Auch abseits vertonter Liebeslyrik gehen die Berliner ambitioniert vor. "Center" ist Architekturkritik und handelt von der abweisenden Fassade der Einkaufspassagen und Betonwelten, die Einfluß auf das Seelenleben der Besucher nehmen: "Und alle Zimmer sehen gleich aus und haben keine Ausstrahlung. Und da ist keine kleine Hoffnung, und das wird weitergegeben." Ein Leben in dieser Umgebung geht zu Lasten der Kreativität, behaupten "Klez.e". Die Wut über diese Entwicklung in der Stimme wird potenziert durch harte Gitarren: "Wir können uns mit einer Zärtlichkeit umgeben, die uns hilft, neuen Standards zu entkommen."
Tobias Siebert, neunundzwanzig Jahre alt und Kopf der Band, betreibt in Berlin das Radio Büllebrück Studio, wo er mit seiner zweiten Band "Delbo" aufnimmt und mit Bands wie "Virginia jetzt!" und "Hund am Strand" produziert. Er schreibt die Texte und komponiert die Songs, die Band beschreibt er dennoch als "einen gleichberechtigten Haufen". Bisher sind sie weitgehend unentdeckt geblieben und verkünden auf ihrer Internetseite noch freimütig, was sie in ihrer Freizeit so anstellen: Vor der Release Party des Albums, wohl eines der besten dieses Jahres, wollen "Klez.e" gemeinsam bowlen gehen.
Es verwundert, daß "Klez.e" mit "Madsen" auf Tour gehen. Denn das ist auch schon das einzige, was die ambitionierten Berliner mit der Deutschrock-Entdeckung des vergangenen Jahres aus dem Wendland gemeinsam haben. Der Nachfolger "Goodbye, Logik" des "Madsen"-Debüts ist eine glatte Enttäuschung. Mit charakteristisch sich überschlagender Stimme schreit sich Sebastian Madsen seine universal gehaltenen Botschaften und Emotionen von der Seele, etwas weniger zornig als zuvor, doch musikalisch bleibt alles beim eintönigen Gitarren-Gedresche, sieht man von den Streichern einmal ab, die "Madsen" für die reichlich kitschige Ballade "Der Moment" bemühen. In "Ich rette die Welt" beschreiben "Madsen" eine Allmachtsphantasie und träumen davon, sich zu Helden des Alltags aufzuschwingen - der Soundtrack zum Pfadfindersyndrom.

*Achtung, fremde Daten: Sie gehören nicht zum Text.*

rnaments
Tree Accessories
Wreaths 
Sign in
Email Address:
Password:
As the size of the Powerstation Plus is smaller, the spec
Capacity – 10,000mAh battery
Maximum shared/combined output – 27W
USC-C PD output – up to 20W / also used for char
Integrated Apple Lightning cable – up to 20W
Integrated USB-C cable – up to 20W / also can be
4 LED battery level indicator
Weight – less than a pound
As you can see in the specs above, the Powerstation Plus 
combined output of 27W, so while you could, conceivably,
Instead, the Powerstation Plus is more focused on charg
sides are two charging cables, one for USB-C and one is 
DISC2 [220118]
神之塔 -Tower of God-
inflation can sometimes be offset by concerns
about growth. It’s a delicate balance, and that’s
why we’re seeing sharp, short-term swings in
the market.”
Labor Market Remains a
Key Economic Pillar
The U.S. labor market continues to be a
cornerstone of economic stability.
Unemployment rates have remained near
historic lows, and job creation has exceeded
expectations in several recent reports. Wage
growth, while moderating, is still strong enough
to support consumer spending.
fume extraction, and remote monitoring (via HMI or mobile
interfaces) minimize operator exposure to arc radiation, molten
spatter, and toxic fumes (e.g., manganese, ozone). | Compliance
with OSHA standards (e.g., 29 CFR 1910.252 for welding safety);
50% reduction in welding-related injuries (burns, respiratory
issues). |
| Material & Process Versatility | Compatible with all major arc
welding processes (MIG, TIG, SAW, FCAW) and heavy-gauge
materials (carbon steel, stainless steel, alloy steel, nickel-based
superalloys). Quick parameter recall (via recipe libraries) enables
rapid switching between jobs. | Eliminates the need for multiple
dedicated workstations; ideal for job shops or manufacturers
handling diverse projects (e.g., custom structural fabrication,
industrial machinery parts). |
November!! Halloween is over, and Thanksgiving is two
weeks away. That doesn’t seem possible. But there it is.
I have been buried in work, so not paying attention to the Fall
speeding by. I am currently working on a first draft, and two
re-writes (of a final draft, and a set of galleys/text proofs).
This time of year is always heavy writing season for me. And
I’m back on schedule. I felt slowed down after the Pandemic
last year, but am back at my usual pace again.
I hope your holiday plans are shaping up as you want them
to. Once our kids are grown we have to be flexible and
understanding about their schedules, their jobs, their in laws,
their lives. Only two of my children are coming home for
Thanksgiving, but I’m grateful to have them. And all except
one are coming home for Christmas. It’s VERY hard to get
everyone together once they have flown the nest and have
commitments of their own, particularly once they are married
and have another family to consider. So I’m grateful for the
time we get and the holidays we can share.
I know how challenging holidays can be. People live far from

Ein Lichtblick ist das schnelle und harte "Ein Produkt", das an den Hit "Die Perfektion" des Debüts erinnert. Von dem Vorgängeralbum soll Sebastian Madsen behauptet haben, er habe es für Realschüler auf Klassenfahrt geschrieben. Diese Zielgruppe wird sich um den Nachfolger reißen.
RAINER SCHULZE.
Klez.e, Flimmern. Loobmusik B000 6XA (Universal).